Quintana has always tried to elevate the pitch to his glove-side corner, but he also used to look for whiffs down the middle or above the zone. Now that he’s not getting the chases or whiffs, he’s just aiming for the corner. Quintana’s edge rate – the percentage of pitches that are within one ball-width of the edge of the strike zone – has risen in each successive season since 2019.
None of these changes did anything to help his already low strikeout rate, and it made the path to success more tenuous. It’s just tough when the margin for error is that small. It’s not like this is a new story. Quintana is 36, and although he’s never had the velocity to blow batters away, there’s no longer any doubt that he’s fully transitioned from regular lefty to crafty lefty.
Clearly, Quintana’s not afraid to make changes, tweaking his pitch mix, his locations, and even the pitches themselves. In 2024, he killed a little rise and added a little extra arm-side run to his changeup, leading the pitching models to improve its rating from “Please God, No” all the way up to “[Sigh] If You Must.” What more could he do, aside from hop in a time machine? Part of me, knowing that the Brewers ranked fourth in baseball in cutter rate last year and seeing the huge gap in movement between his four-seamer and his breaking pitches, thinks that Quintana would be a good candidate for a cutter. But another part of me thinks that adding an 86-mph pitch with eight inches of rise and pretty much no horizontal break at all would be be about as effective as wheeling a pitching machine up onto the mound.

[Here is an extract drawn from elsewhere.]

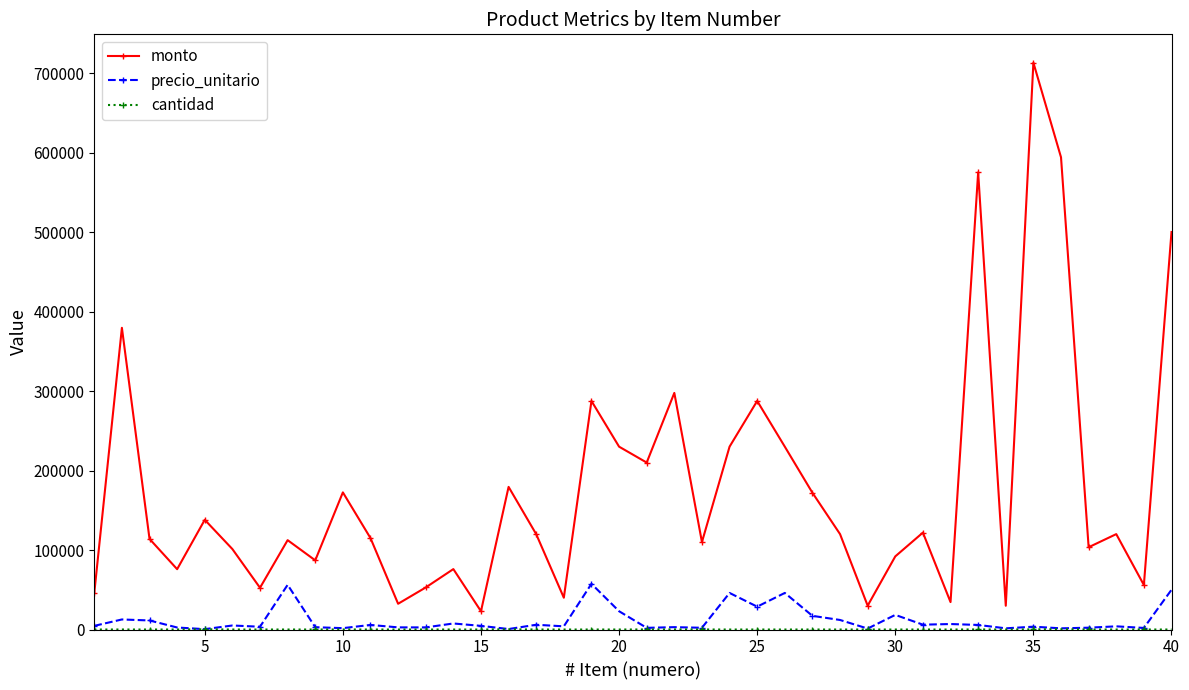

Which series has the widest spread of values?

monto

As Jay Jaffe noted last week when he wrote up the best pitchers still on the market, Quintana struggled mightily for most of the season, then completely turned things around, beginning on August 20. Over his last seven starts, he posted a 0.74 ERA, 2.48 FIP, and 3.52 xFIP, all of which represented huge improvements on his numbers to that point. The biggest changes to his stats over that final hot stretch? Quintana stranded 89% of his baserunners, didn’t allow a single homer, and ran a 62% groundball rate. Obviously, the first two items on that list aren’t exactly repeatable, but Quintana’s fastball velocity also ticked back up to 91.4 mph over that final stretch, and not coincidentally, he started throwing more pitches in the zone and fewer over the edge. Even if the Brewers didn’t believe in any other part of Quintana’s closing run, the velocity spike, and the way he pitched when he once again had confidence in his heaters, must have been a big reason for their decision to take a chance on him.

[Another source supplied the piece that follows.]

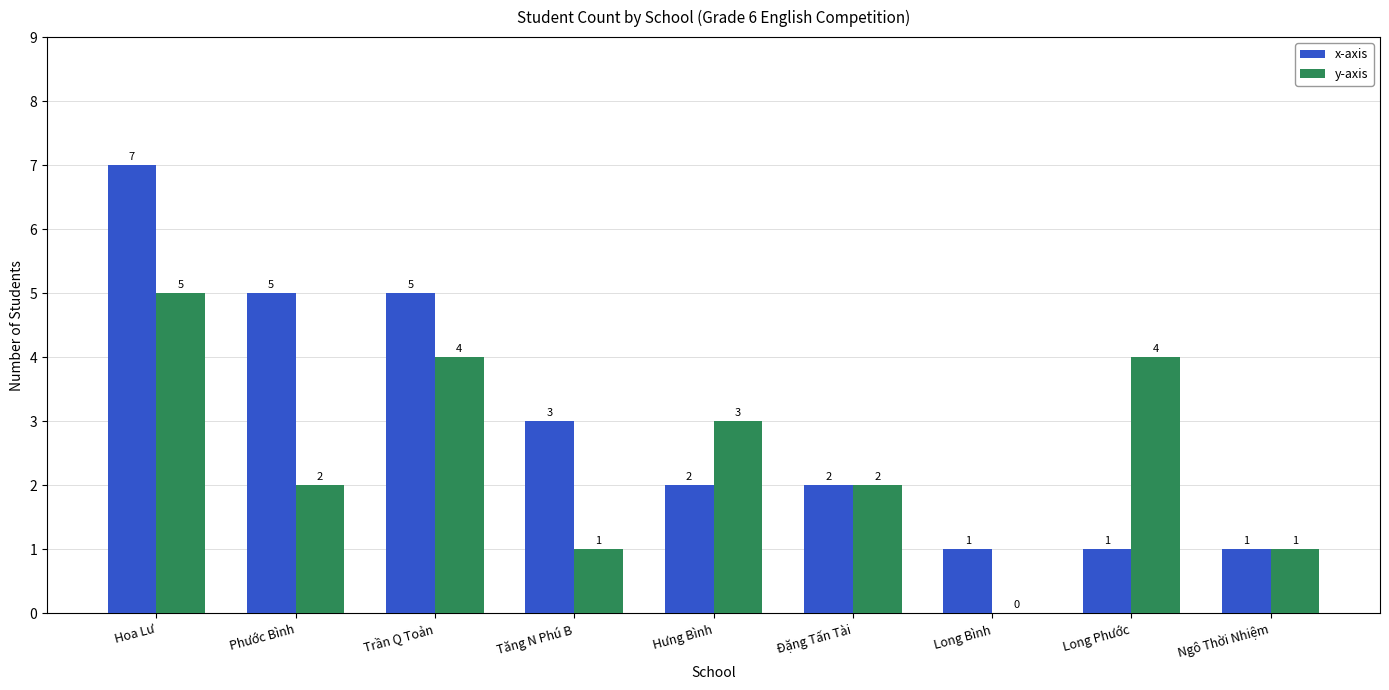

Reading left to right, transcribe all the data shown in this chart.

x-axis: 7	5	5	3	2	2	1	1	1
y-axis: 5	2	4	1	3	2	0	4	1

The last point is a fun one: If Quintana’s goal was to keep beating his FIP, he couldn’t have picked a sweeter landing spot. His high groundball rate should play just fine in Milwaukee. Year in year out, the Brewers have one of the best defenses in baseball. Although they lost shortstop Willy Adames, if Joey Ortiz takes over for him like we expect, he might even represent an improvement at the position. There’s no way to know how much Quintana has left in the tank, or whether his increased velocity toward the end of the season was a mirage, but as long as he keeps it on the ground, he’ll have a chance.